Canción segunda

Amor, que en la mente me habla

de mi dama con gran deseo,

frecuentemente me trae de ella cosas

que el intelecto acerca de ellas desvaría.

Su hablar suena tan dulcemente,

que el alma que la escucha, y que tal oye

dice: «¡Ay, triste de mí! ¡Que yo no puedo

decir lo que oigo de mi dama!»

Cierto que he de dejar ya por el pronto,

si he de hablar de lo que decir la oigo,

lo que a entender no alcanza mi intelecto,

y de lo que comprende

gran parte, que decirla no sabría.

Mas si mis rimas no tuvieran defecto,

en cuanto a la alabanza que hagan de ella,

cúlpese de ello al débil intelecto,

y al habla nuestra, que no tiene fuerza

para copiar cuanto el amor le dicta.

No ve ese sol, que en torno al mundo gira,

cosa tan gentil, sino en la hora

en que luce en la parte en donde mora

la dama, de quien amor hablar me hace.

Todo intelecto de allá arriba mírala,

y la gente que aquí se enamora

en sus pensamientos la encuentra aún,

cuando amor deja sentir su paz.

Su ser tanto complace a Aquel que se lo dio,

que infunde siempre en ella su virtud,

más allá del dominio de nuestro natural.

Su alma pura, que de Él recibe esta salud,

lo manifiesta en cuanto conmigo lleva,

que sus bellezas cosas vistas son.

Y los ojos de los que están donde ella luce,

mensajeros envían al corazón lleno de deseos,

que toman aire y se truecan en suspiros.

A ella desciende la virtud divina,

cual sucede en el ángel que la ve;

y si hay una dama gentil que no lo crea,

vaya con ella y contemple sus actos.

Allí donde ella habla, desciende

un espíritu del cielo, portador de fe.

Como el alto valor que ella posee,

está más allá de lo que a nosotros cumple.
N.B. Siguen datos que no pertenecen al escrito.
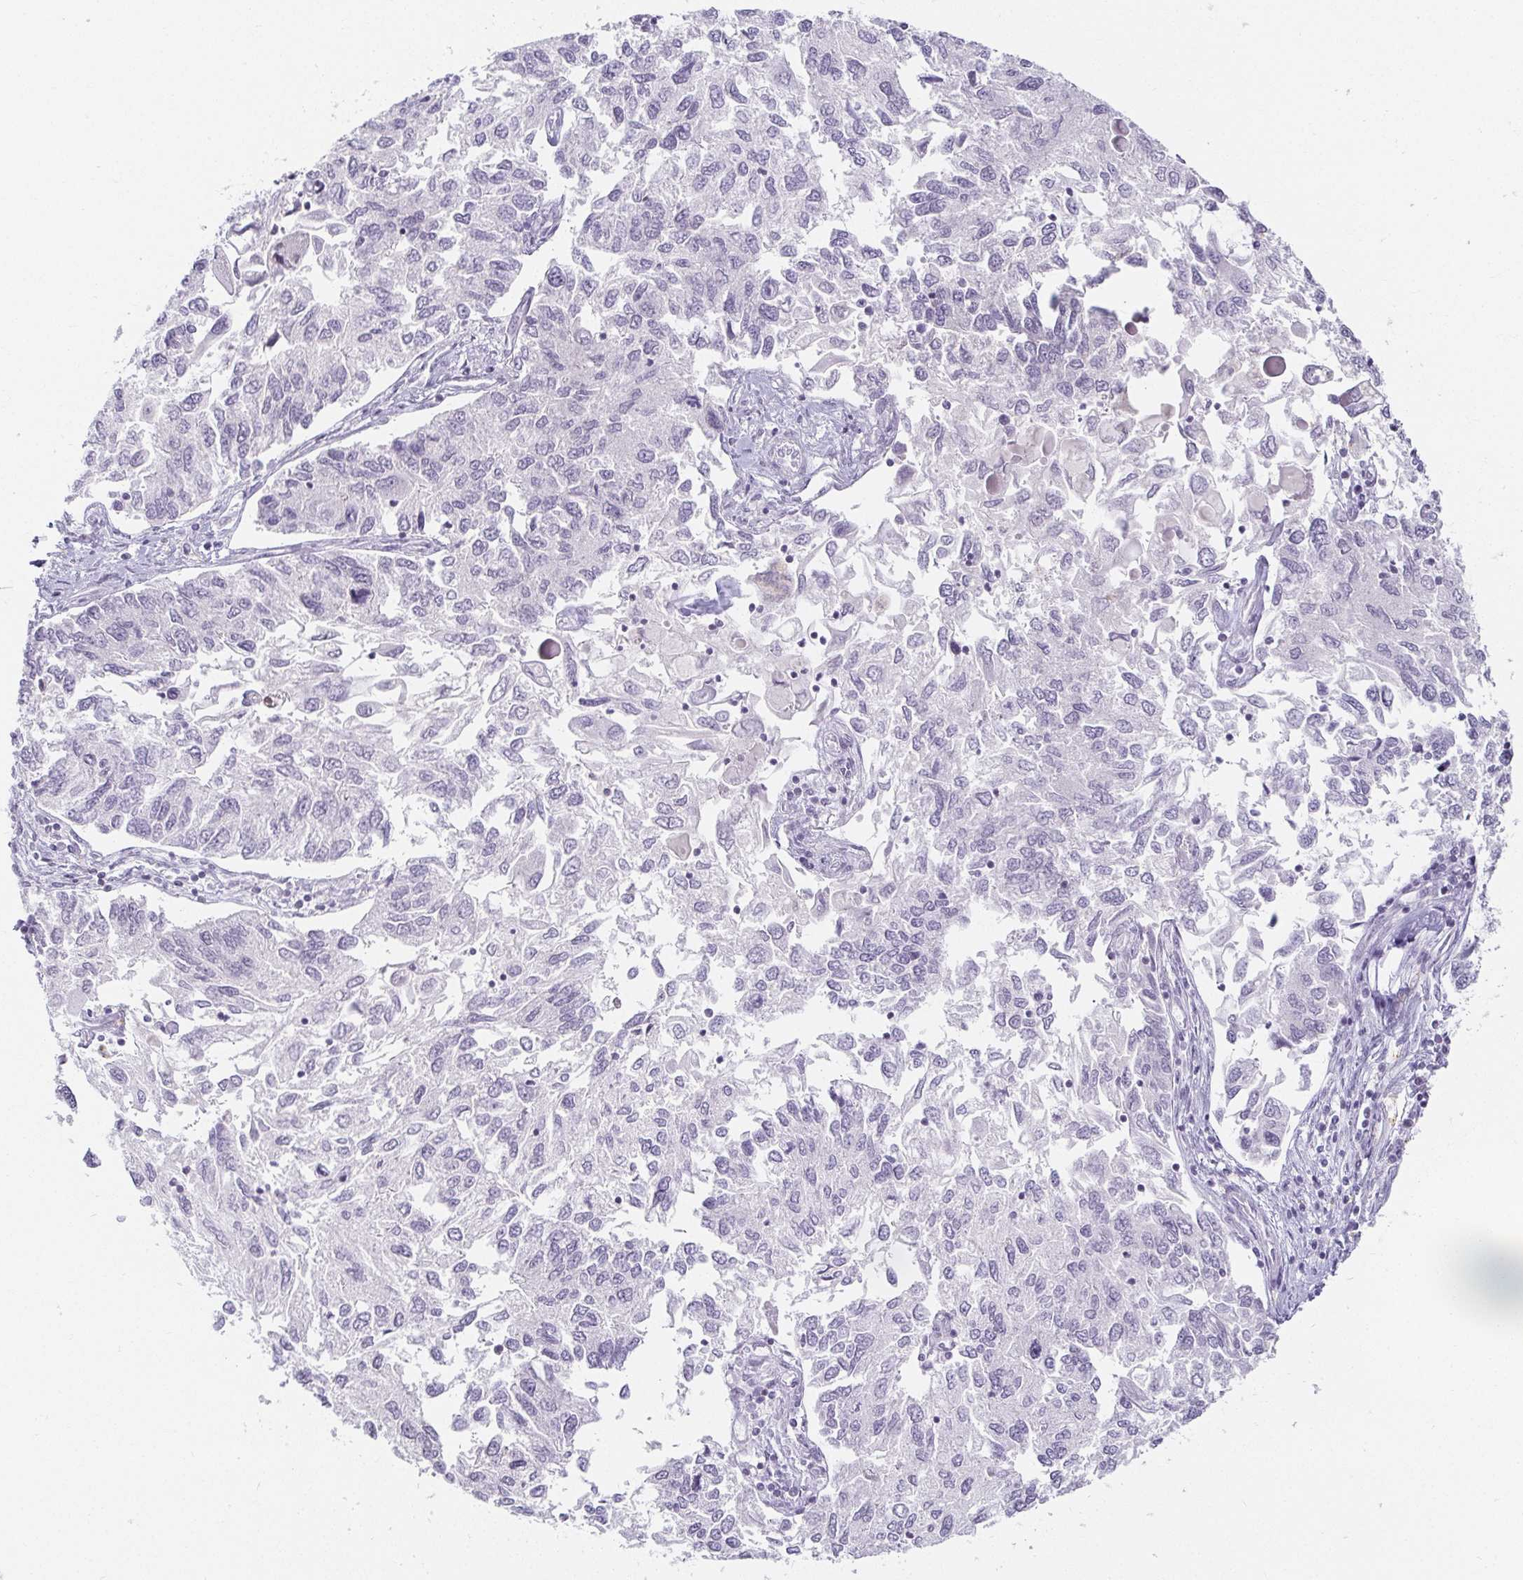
{"staining": {"intensity": "negative", "quantity": "none", "location": "none"}, "tissue": "endometrial cancer", "cell_type": "Tumor cells", "image_type": "cancer", "snomed": [{"axis": "morphology", "description": "Carcinoma, NOS"}, {"axis": "topography", "description": "Uterus"}], "caption": "DAB immunohistochemical staining of human endometrial carcinoma exhibits no significant staining in tumor cells.", "gene": "ACAN", "patient": {"sex": "female", "age": 76}}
Los actos suaves que ella muestra a los demás,

van llamando al amor, en competencia,

en aquella voz que lo hace oír.

De ella decir se puede:

Noble es cuanto en la dama se descubre,

y hermoso cuanto a ella se asemeja;

y puédese decir que su semblante ayuda

a consentir en lo que parece maravilla;

por donde nuestra fe recibe apoyo.

Por eso fue así ordenada por siempre.

Cosas se advierten en su continente

que muestran placeres del paraíso;

quiero decir en los ojos y en su dulce risa,

en donde Amor tiene su lugar propio.

Deslumbran nuestro intelecto,

como el rayo del sol a un rostro frágil;

y, pues no las puedo mirar fijamente,

heme de contentar con decir poco.

Su belleza llueve resplandores de fuego,

animados de espíritu gentil,

creador de todo buen pensamiento;

y rompen como un trueno

los vicios innatos que a los demás hacen viles.

Por eso la dama que vea su belleza

en entredicho, porque no parece humilde y quieta,

mire a la que es ejemplo de humildad.

Éste que humilla a todo ser perverso,

fue por Aquél pensada que creó el Universo.

Canción, parece que hablas al contrario

de cuanto dice una hermana que tienes;

pues que esta dama que tan humilde muestras,

ella la llama fiera y desdeñosa.

Sabes que el cielo siempre es luciente y claro,

y cuán no se enturbia en sí jamás;

mas nuestros ojos asaz

llaman a la estrella tenebrosa;

así cuando ella la llama orgullosa

no la considera conforme a verdad;

mas según lo que ella creía.

Porque el alma tenía,

y aún teme tanto, que paréceme fiero

todo cuanto veo allí donde ella me oiga.

Excúsate así, si lo has menester,

y cuando puedas, a ella te presenta,

y dile: «Mi señora, si os es grato,

yo por doquier tengo de hablar de vos».